### Text shown
++++

My Summer 2023 machine learning research project for training autonomous agents to perform accurate bow-and-arrow shots in Minecraft using Mineflayer bots, computer vision, and reinforcement learning.
Project Type: Summer 2023 Research Project
Status: Paused Development
Key Features: POV Recording, Barrier Detection, Archery Data Collection, DQN/DDPG RL Training
- Project Overview
- System Architecture
- Getting Started
- How It Works
- Training the Models
- Bot Commands and Operations
- Data Collection
- Future Work
- Project Structure
- References
The primary objective of this project is to develop an AI-driven Minecraft bot capable of accurately shooting moving targets with a bow and arrow. The bot learns to predict projectile trajectories and adjust aim parameters (yaw and pitch) in real-time using deep reinforcement learning.
Long-term Vision: Create a system where the bot can:
- Predict target movement patterns
- Calculate predictive lead (lead shots ahead of moving targets)
- Dynamically adjust aim based on distance, height difference, and target velocity
- Continuously improve accuracy through reinforcement learning
Implemented:
- Bot spawning and server connection (Mineflayer)
- First-person POV recording and streaming
- Target player detection and tracking
- Arrow trajectory tracking
- Gravity and physics data collection
- Discrete action DQN training
- Continuous action DDPG training
- YOLOv8-based object detection for barriers
- Reward calculation based on shot accuracy
- Model persistence (save/load training state)
In Development:
- Movement prediction models
- Predictive shot calculation
- Multi-target engagement
- Real-time trajectory optimization
┌─────────────────────────────────────────────────────┐
│ Minecraft Server (1.12) │
│ ├─ Bot Agent (Mineflayer) │
│ └─ Target Player │
└────────────┬──────────────────────────────────────┬─┘
│ │
▼ ▼
┌─────────────────┐ ┌──────────────────┐
│ Prismarine │ │ Physics Engine │
│ Viewer │ │ (Arrow/Gravity) │
│ (POV Stream) │ └──────────────────┘
└────────┬────────┘
│
┌────────▼──────────────────────┐
│ RL Training Pipeline │
│ ├─ State: Screenshot │
│ ├─ Action: Yaw/Pitch Change │
│ ├─ Reward: Hit Distance │
│ └─ Training: DQN/DDPG │
└───────────────────────────────┘
- JavaScript library for Minecraft bot control
- Handles server connection, chat, movement, and item usage
- Provides entity tracking and world state information
Discrete RL (discrete_rl.py):
- DQN architecture with fully-connected layers
- Discrete action space (fixed yaw/pitch increments)

++++

### Given entries
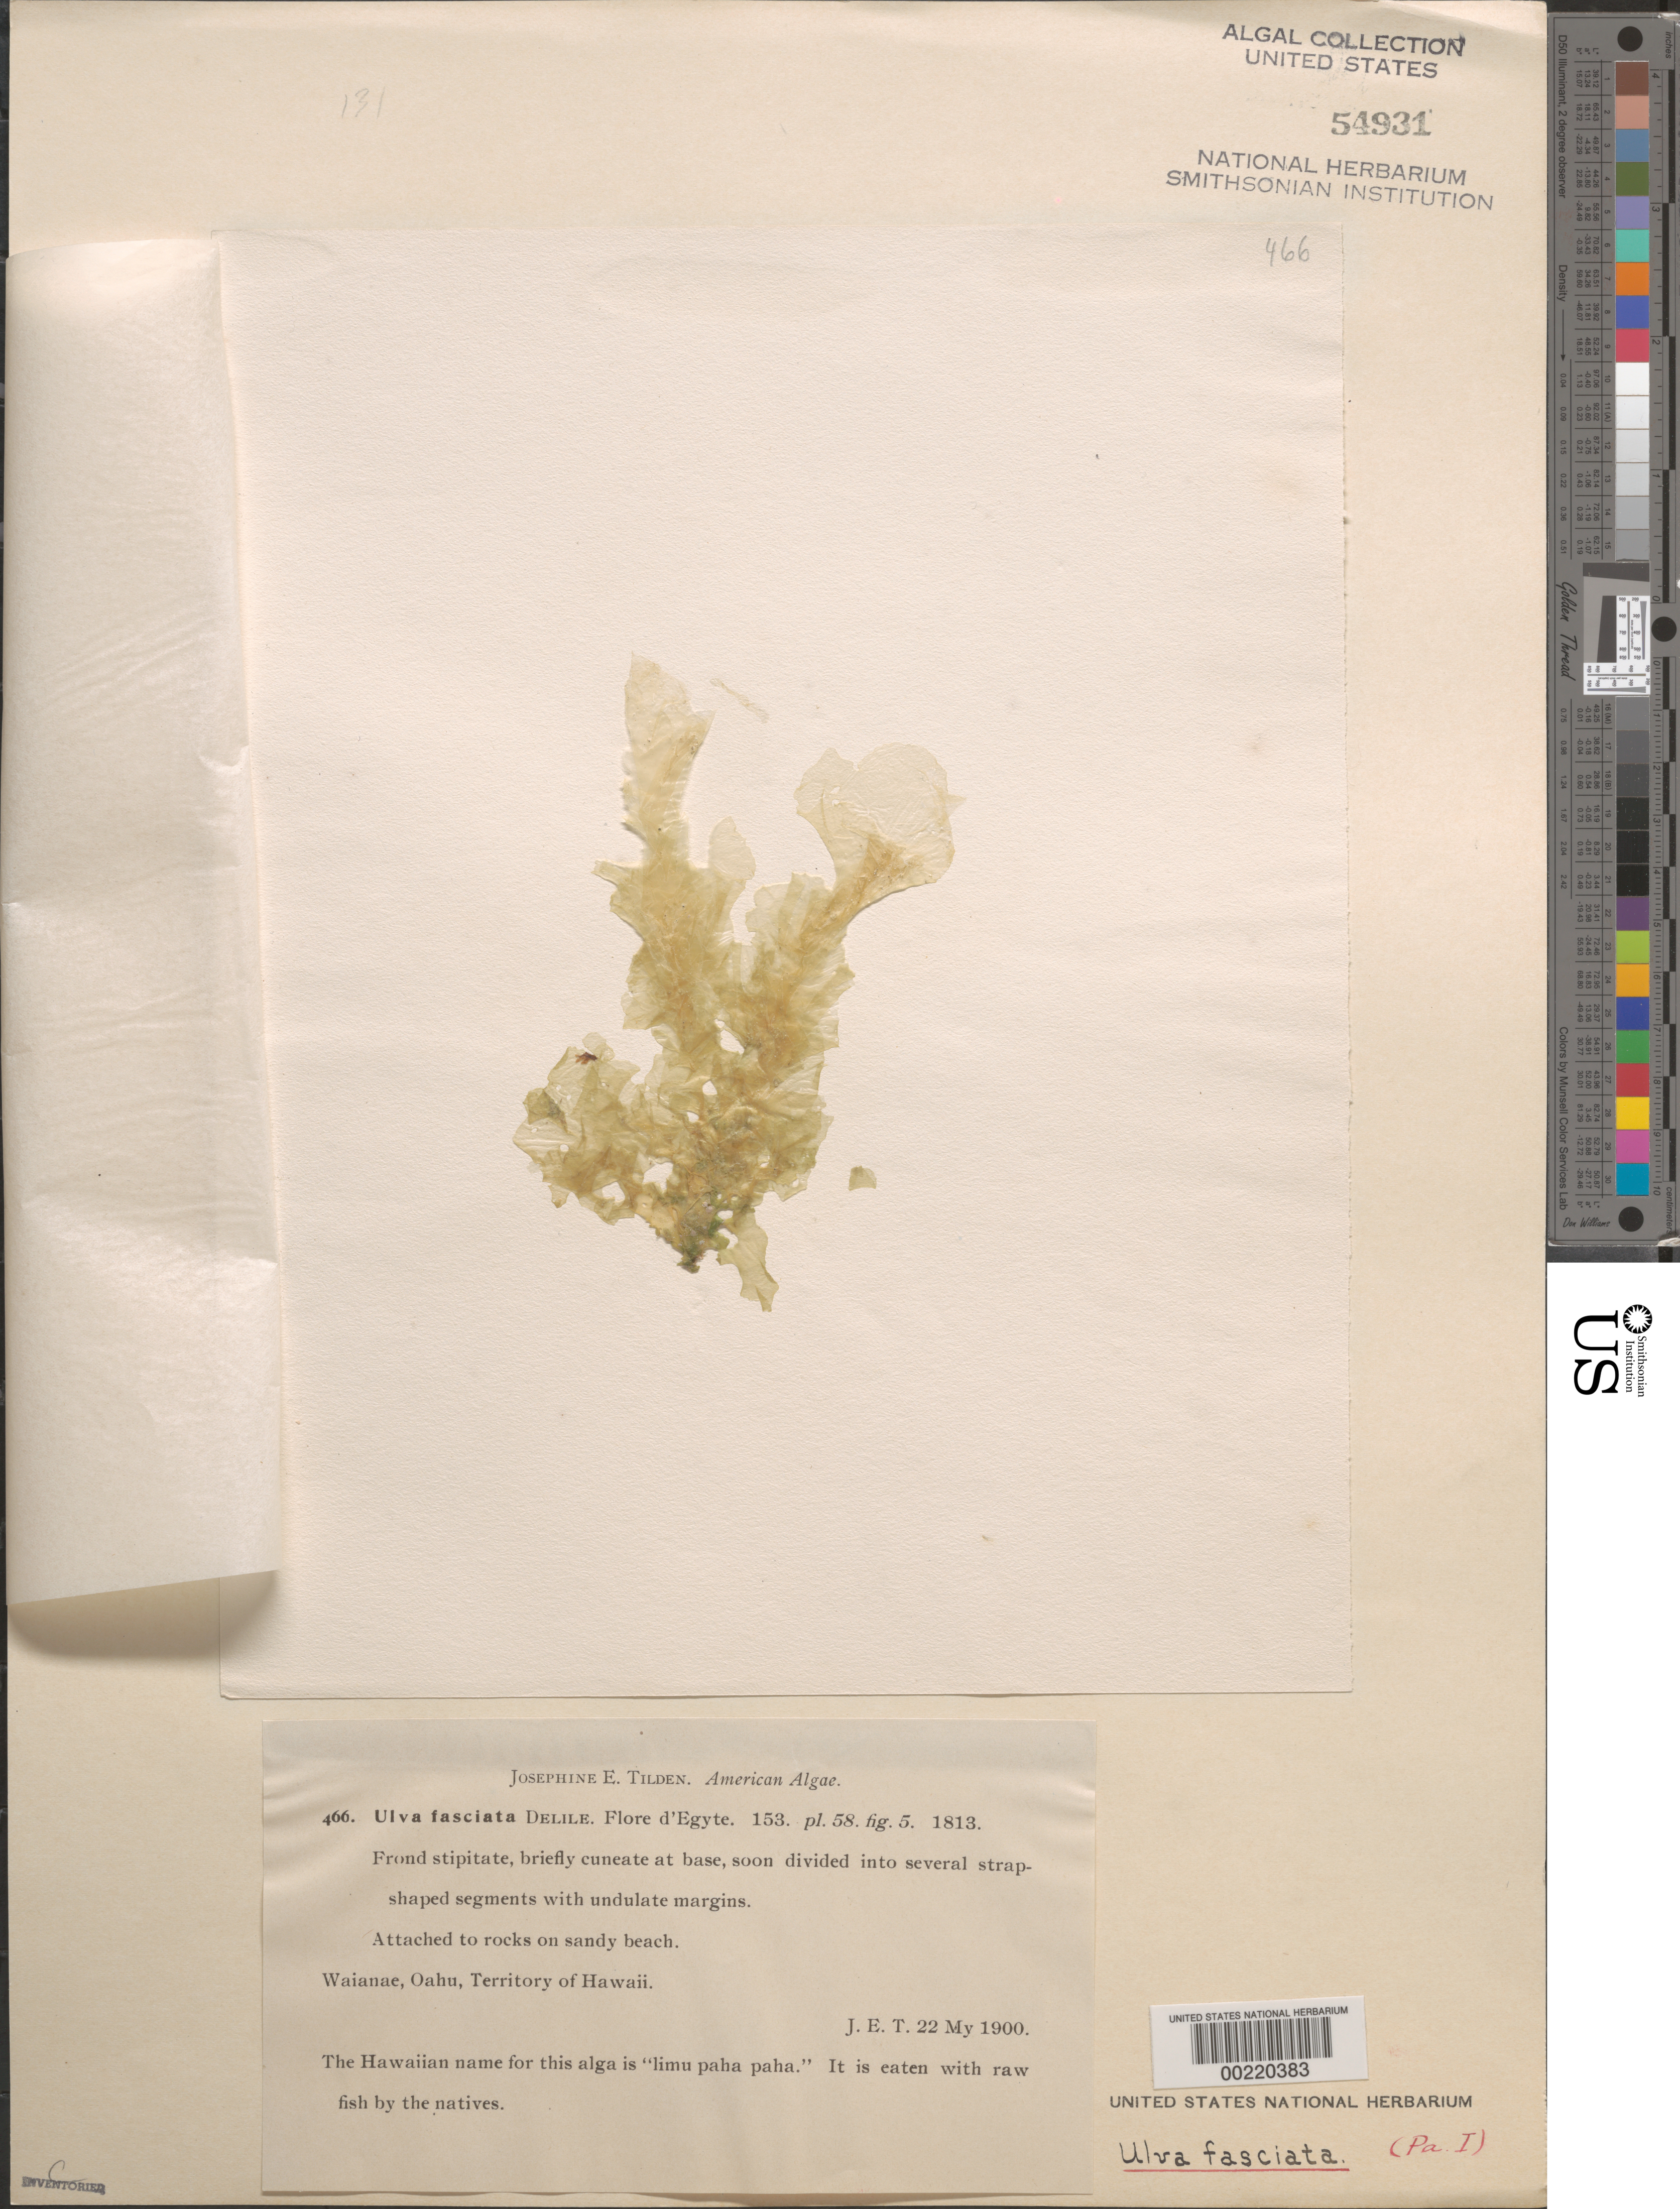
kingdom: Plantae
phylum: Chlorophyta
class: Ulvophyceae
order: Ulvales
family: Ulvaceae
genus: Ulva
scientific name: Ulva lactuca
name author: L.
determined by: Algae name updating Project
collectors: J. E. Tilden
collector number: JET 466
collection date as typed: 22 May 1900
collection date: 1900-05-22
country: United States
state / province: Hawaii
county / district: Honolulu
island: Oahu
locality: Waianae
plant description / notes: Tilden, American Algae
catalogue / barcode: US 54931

++++

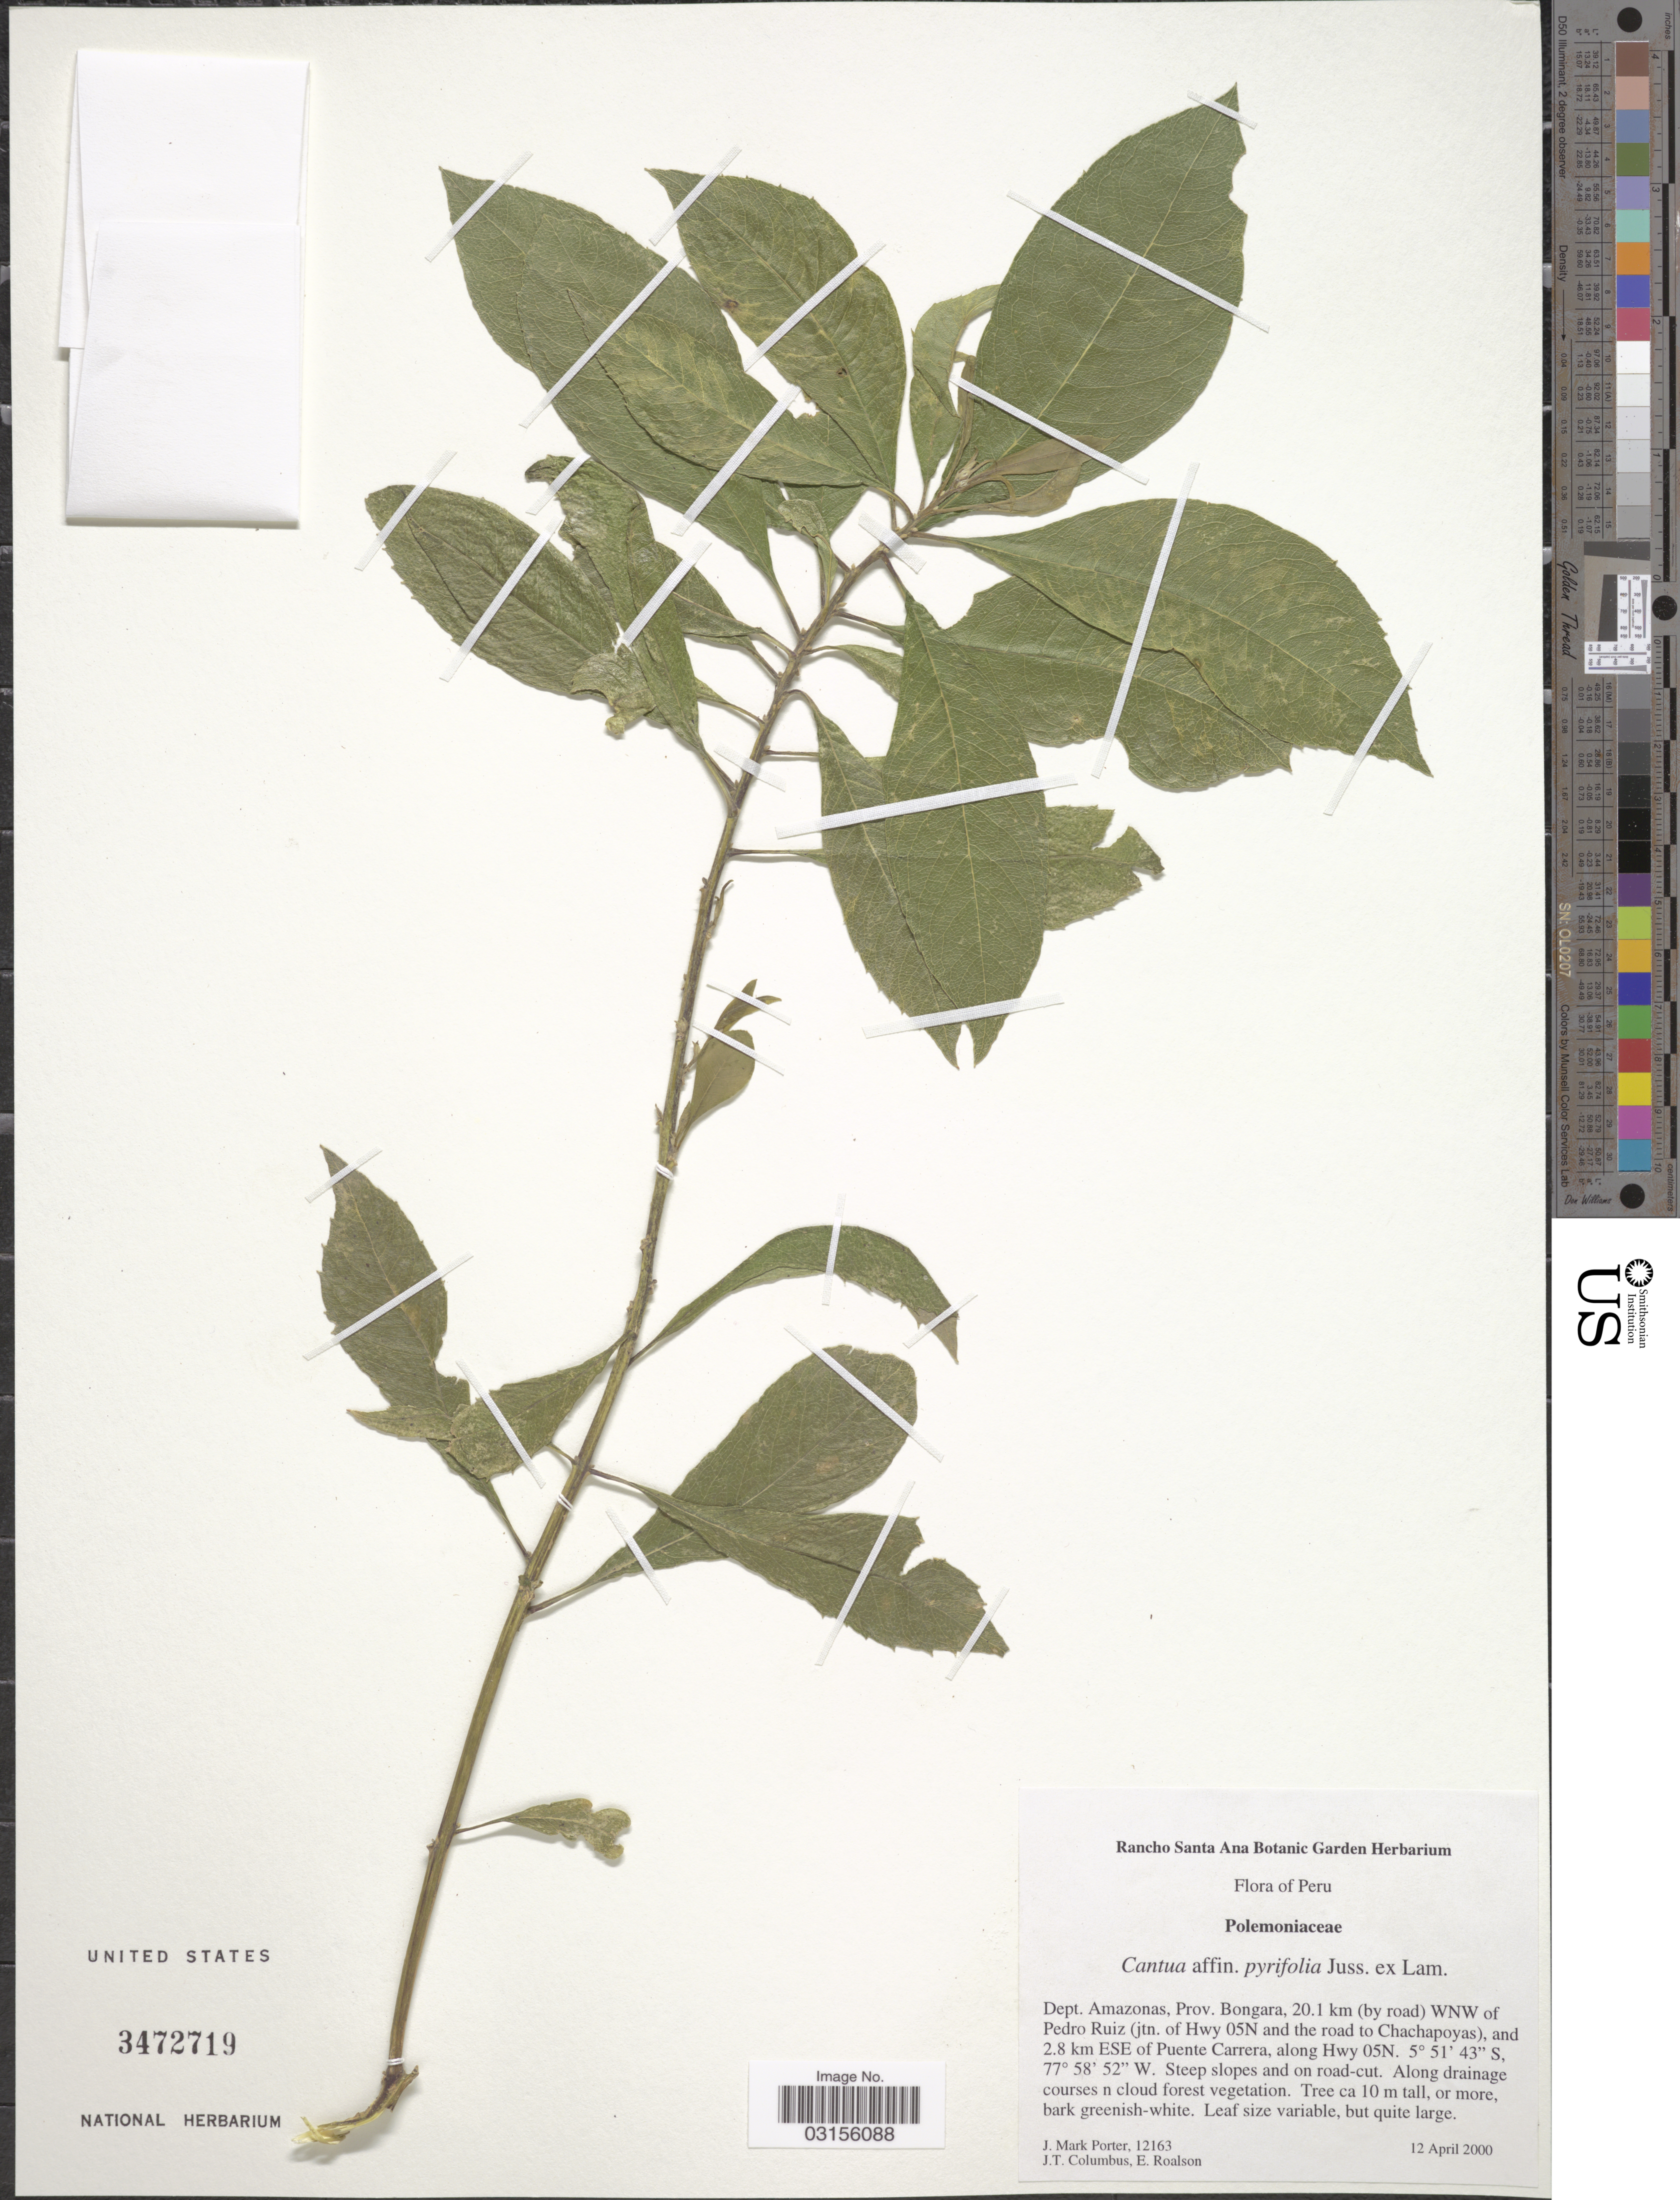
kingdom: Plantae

++++

### Given task
Can you give the Minecraft archery project description again from "- Dynamically adjust" up to and including "(save/load training state)", switching "YOLOv8" to "YOLOv5"? Work only from the Minecraft archery project description.

### Solved exercise
- Dynamically adjust aim based on distance, height difference, and target velocity
- Continuously improve accuracy through reinforcement learning
Implemented:
- Bot spawning and server connection (Mineflayer)
- First-person POV recording and streaming
- Target player detection and tracking
- Arrow trajectory tracking
- Gravity and physics data collection
- Discrete action DQN training
- Continuous action DDPG training
- YOLOv5-based object detection for barriers
- Reward calculation based on shot accuracy
- Model persistence (save/load training state)